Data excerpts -
⁂

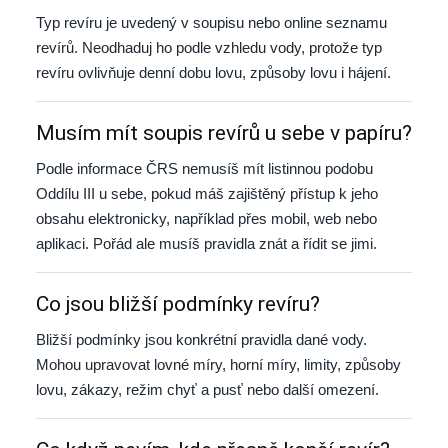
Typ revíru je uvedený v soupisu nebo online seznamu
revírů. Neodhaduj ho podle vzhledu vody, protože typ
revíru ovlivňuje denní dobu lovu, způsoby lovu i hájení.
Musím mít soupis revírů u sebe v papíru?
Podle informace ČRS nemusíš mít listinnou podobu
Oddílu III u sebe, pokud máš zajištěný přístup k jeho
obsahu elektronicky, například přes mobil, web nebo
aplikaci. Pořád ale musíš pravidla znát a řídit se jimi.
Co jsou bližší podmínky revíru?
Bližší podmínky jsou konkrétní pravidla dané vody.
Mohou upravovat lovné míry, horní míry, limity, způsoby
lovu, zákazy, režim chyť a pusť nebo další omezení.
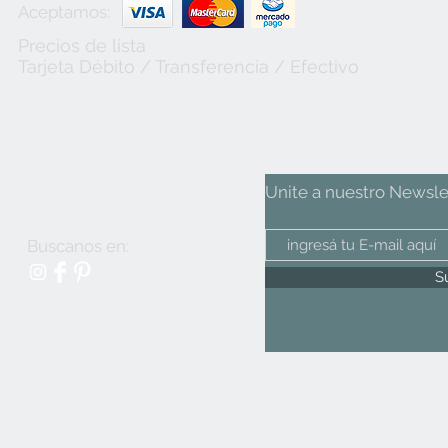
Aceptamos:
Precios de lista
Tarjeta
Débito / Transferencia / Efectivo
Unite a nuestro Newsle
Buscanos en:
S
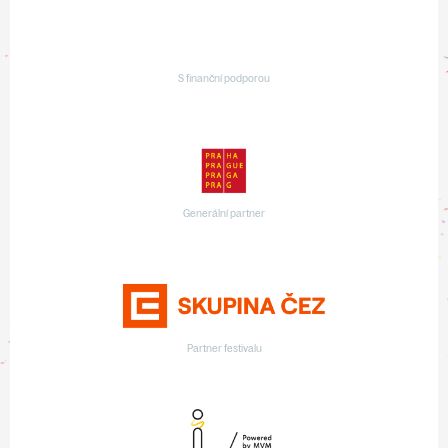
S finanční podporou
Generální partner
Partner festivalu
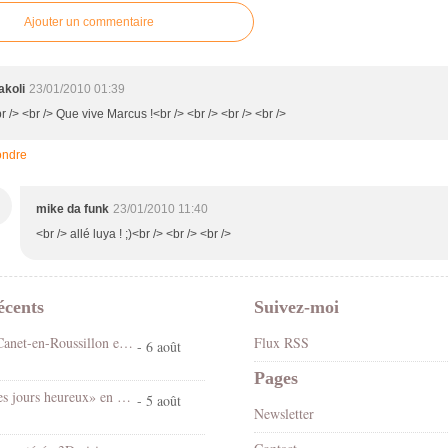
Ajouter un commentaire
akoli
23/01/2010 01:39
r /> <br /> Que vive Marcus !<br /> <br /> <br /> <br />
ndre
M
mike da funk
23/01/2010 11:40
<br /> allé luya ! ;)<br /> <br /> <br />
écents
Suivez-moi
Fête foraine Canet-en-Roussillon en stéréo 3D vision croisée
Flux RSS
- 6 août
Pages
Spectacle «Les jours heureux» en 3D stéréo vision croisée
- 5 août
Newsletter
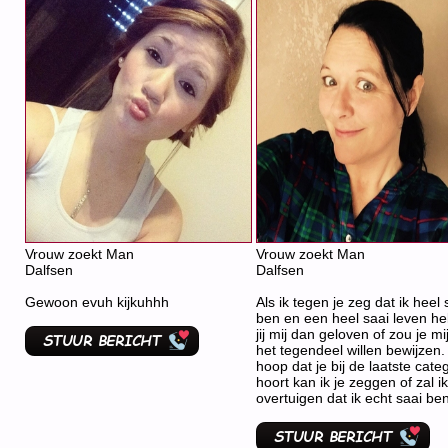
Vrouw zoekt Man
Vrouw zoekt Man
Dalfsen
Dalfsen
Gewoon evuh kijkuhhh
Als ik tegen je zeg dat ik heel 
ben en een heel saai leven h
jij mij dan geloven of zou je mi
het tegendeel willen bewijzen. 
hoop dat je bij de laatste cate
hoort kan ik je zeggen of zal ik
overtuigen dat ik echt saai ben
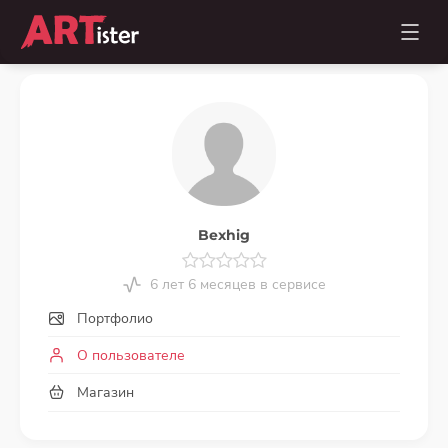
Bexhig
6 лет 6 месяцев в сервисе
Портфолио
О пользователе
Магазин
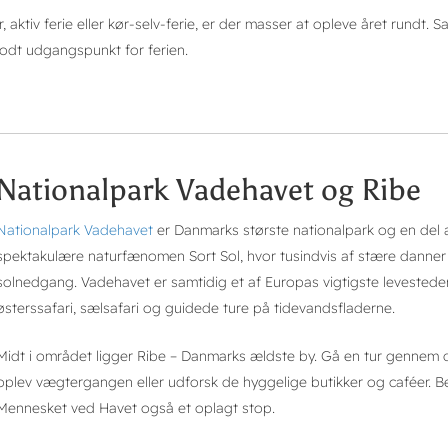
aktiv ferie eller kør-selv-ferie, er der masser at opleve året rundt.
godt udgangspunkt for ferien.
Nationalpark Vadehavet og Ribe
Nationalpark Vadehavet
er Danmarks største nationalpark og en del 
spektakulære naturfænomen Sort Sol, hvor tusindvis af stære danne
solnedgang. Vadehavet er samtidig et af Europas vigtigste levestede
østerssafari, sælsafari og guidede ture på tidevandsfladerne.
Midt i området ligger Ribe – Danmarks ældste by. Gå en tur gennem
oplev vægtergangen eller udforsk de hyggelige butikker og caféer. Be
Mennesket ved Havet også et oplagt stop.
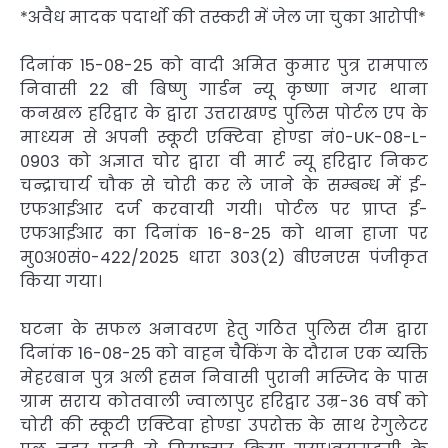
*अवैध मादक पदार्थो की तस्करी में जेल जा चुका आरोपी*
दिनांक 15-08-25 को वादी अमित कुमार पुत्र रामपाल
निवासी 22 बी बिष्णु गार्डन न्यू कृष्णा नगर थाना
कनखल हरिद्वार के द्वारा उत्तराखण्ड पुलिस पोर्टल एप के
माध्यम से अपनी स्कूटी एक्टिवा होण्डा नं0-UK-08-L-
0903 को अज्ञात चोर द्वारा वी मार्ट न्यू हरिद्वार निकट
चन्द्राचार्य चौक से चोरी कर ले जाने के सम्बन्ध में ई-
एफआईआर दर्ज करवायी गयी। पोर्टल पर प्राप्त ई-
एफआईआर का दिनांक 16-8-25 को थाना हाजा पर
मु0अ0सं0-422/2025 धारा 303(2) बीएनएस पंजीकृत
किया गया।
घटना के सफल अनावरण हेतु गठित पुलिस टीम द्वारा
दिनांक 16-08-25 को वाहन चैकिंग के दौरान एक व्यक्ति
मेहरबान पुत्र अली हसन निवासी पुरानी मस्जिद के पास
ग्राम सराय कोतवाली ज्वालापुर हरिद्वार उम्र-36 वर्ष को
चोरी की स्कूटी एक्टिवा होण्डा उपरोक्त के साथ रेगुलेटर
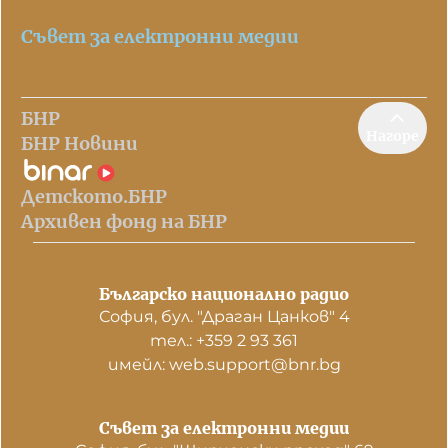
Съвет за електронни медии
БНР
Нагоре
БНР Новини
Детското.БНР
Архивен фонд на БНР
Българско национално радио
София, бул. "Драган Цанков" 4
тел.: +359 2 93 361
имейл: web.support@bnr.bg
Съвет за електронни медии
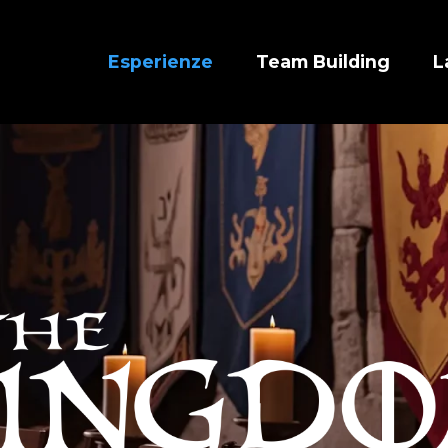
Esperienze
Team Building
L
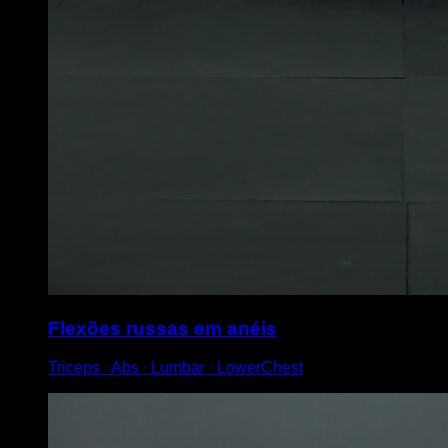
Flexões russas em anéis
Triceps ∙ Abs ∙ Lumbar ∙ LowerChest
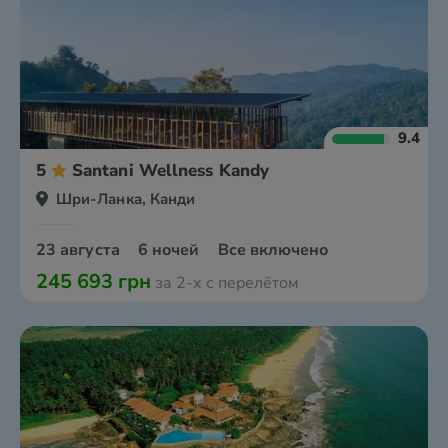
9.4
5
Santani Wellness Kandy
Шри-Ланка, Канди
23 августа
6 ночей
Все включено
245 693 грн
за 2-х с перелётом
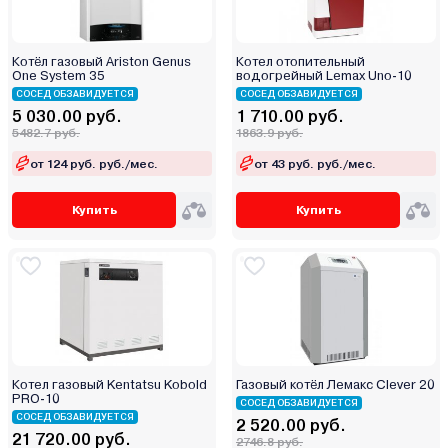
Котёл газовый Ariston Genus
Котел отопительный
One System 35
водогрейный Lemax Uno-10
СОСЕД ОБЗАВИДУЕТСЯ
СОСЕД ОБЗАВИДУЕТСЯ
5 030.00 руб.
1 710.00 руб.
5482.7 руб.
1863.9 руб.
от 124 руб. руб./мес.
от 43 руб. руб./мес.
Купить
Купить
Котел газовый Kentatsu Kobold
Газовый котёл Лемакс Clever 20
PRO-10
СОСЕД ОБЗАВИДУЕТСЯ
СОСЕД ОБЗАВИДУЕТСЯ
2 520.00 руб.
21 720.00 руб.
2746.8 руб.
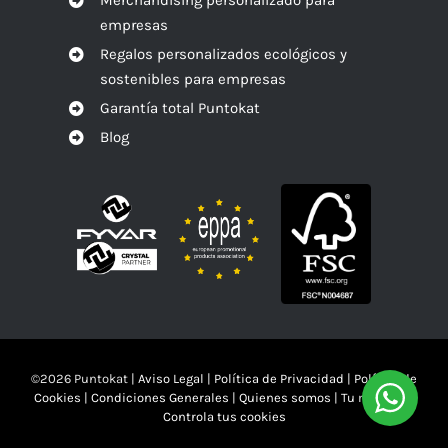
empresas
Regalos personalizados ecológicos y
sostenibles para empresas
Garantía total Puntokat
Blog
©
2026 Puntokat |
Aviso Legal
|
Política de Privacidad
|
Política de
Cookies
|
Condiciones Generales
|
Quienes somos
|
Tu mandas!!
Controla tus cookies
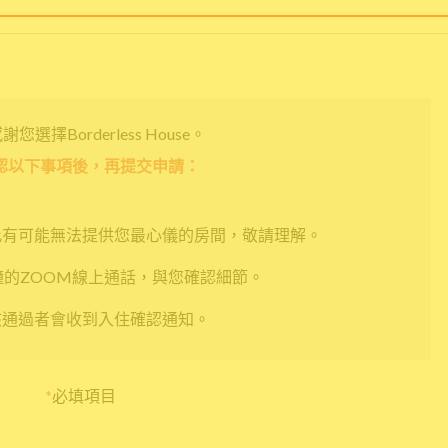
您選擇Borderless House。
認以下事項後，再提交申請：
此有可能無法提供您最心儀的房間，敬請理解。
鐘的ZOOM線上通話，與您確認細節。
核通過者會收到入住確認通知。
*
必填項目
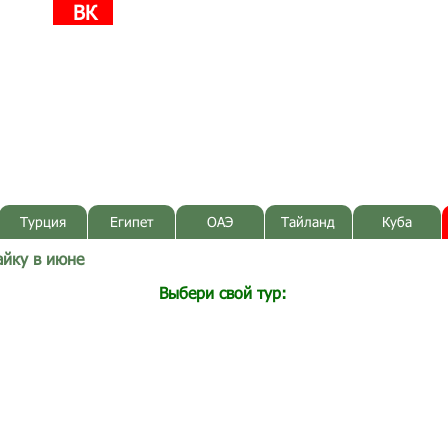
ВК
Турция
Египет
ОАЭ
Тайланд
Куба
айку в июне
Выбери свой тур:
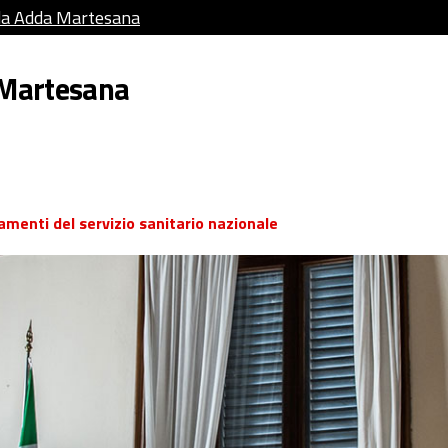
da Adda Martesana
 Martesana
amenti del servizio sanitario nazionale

⁂

Job - Omit the pictures. Repeat the rest of the data exactly.

Result of this exercise -
Typ revíru je uvedený v soupisu nebo online seznamu
revírů. Neodhaduj ho podle vzhledu vody, protože typ
revíru ovlivňuje denní dobu lovu, způsoby lovu i hájení.
Musím mít soupis revírů u sebe v papíru?
Podle informace ČRS nemusíš mít listinnou podobu
Oddílu III u sebe, pokud máš zajištěný přístup k jeho
obsahu elektronicky, například přes mobil, web nebo
aplikaci. Pořád ale musíš pravidla znát a řídit se jimi.
Co jsou bližší podmínky revíru?
Bližší podmínky jsou konkrétní pravidla dané vody.
Mohou upravovat lovné míry, horní míry, limity, způsoby
lovu, zákazy, režim chyť a pusť nebo další omezení.
Aceptamos:
Precios de lista
Tarjeta
Débito / Transferencia / Efectivo
Unite a nuestro Newsle
Buscanos en:
S
S finanční podporou
Generální partner
Partner festivalu
Ajouter un commentaire
akoli
23/01/2010 01:39
r /> <br /> Que vive Marcus !<br /> <br /> <br /> <br />
ndre
M
mike da funk
23/01/2010 11:40
<br /> allé luya ! ;)<br /> <br /> <br />
écents
Suivez-moi
Fête foraine Canet-en-Roussillon en stéréo 3D vision croisée
Flux RSS
- 6 août
Pages
Spectacle «Les jours heureux» en 3D stéréo vision croisée
- 5 août
Newsletter
Vrouw zoekt Man
Vrouw zoekt Man
Dalfsen
Dalfsen
Gewoon evuh kijkuhhh
Als ik tegen je zeg dat ik heel 
ben en een heel saai leven h
jij mij dan geloven of zou je mi
het tegendeel willen bewijzen. 
hoop dat je bij de laatste cate
hoort kan ik je zeggen of zal ik
overtuigen dat ik echt saai ben
Bexhig
6 лет 6 месяцев в сервисе
Портфолио
О пользователе
Магазин
aktiv ferie eller kør-selv-ferie, er der masser at opleve året rundt.
godt udgangspunkt for ferien.
Nationalpark Vadehavet og Ribe
Nationalpark Vadehavet
er Danmarks største nationalpark og en del 
spektakulære naturfænomen Sort Sol, hvor tusindvis af stære danne
solnedgang. Vadehavet er samtidig et af Europas vigtigste levestede
østerssafari, sælsafari og guidede ture på tidevandsfladerne.
Midt i området ligger Ribe – Danmarks ældste by. Gå en tur gennem
oplev vægtergangen eller udforsk de hyggelige butikker og caféer. Be
Mennesket ved Havet også et oplagt stop.
*अवैध मादक पदार्थो की तस्करी में जेल जा चुका आरोपी*
दिनांक 15-08-25 को वादी अमित कुमार पुत्र रामपाल
निवासी 22 बी बिष्णु गार्डन न्यू कृष्णा नगर थाना
कनखल हरिद्वार के द्वारा उत्तराखण्ड पुलिस पोर्टल एप के
माध्यम से अपनी स्कूटी एक्टिवा होण्डा नं0-UK-08-L-
0903 को अज्ञात चोर द्वारा वी मार्ट न्यू हरिद्वार निकट
चन्द्राचार्य चौक से चोरी कर ले जाने के सम्बन्ध में ई-
एफआईआर दर्ज करवायी गयी। पोर्टल पर प्राप्त ई-
एफआईआर का दिनांक 16-8-25 को थाना हाजा पर
मु0अ0सं0-422/2025 धारा 303(2) बीएनएस पंजीकृत
किया गया।
घटना के सफल अनावरण हेतु गठित पुलिस टीम द्वारा
दिनांक 16-08-25 को वाहन चैकिंग के दौरान एक व्यक्ति
मेहरबान पुत्र अली हसन निवासी पुरानी मस्जिद के पास
ग्राम सराय कोतवाली ज्वालापुर हरिद्वार उम्र-36 वर्ष को
चोरी की स्कूटी एक्टिवा होण्डा उपरोक्त के साथ रेगुलेटर
Съвет за електронни медии
БНР
Нагоре
БНР Новини
Детското.БНР
Архивен фонд на БНР
Българско национално радио
София, бул. "Драган Цанков" 4
тел.: +359 2 93 361
имейл: web.support@bnr.bg
Съвет за електронни медии
Esperienze
Team Building
L
Flexões russas em anéis
Triceps ∙ Abs ∙ Lumbar ∙ LowerChest
9.4
5
Santani Wellness Kandy
Шри-Ланка, Канди
23 августа
6 ночей
Все включено
245 693 грн
за 2-х с перелётом
Котёл газовый Ariston Genus
Котел отопительный
One System 35
водогрейный Lemax Uno-10
СОСЕД ОБЗАВИДУЕТСЯ
СОСЕД ОБЗАВИДУЕТСЯ
5 030.00 руб.
1 710.00 руб.
5482.7 руб.
1863.9 руб.
от 124 руб. руб./мес.
от 43 руб. руб./мес.
Купить
Купить
Котел газовый Kentatsu Kobold
Газовый котёл Лемакс Clever 20
PRO-10
СОСЕД ОБЗАВИДУЕТСЯ
СОСЕД ОБЗАВИДУЕТСЯ
2 520.00 руб.
21 720.00 руб.
2746.8 руб.
empresas
Regalos personalizados ecológicos y
sostenibles para empresas
Garantía total Puntokat
Blog
©
2026 Puntokat |
Aviso Legal
|
Política de Privacidad
|
Política de
Cookies
|
Condiciones Generales
|
Quienes somos
|
Tu mandas!!
Controla tus cookies
您選擇Borderless House。
認以下事項後，再提交申請：
此有可能無法提供您最心儀的房間，敬請理解。
鐘的ZOOM線上通話，與您確認細節。
核通過者會收到入住確認通知。
*
必填項目
ВК
Турция
Египет
ОАЭ
Тайланд
Куба
айку в июне
Выбери свой тур:
da Adda Martesana
 Martesana
amenti del servizio sanitario nazionale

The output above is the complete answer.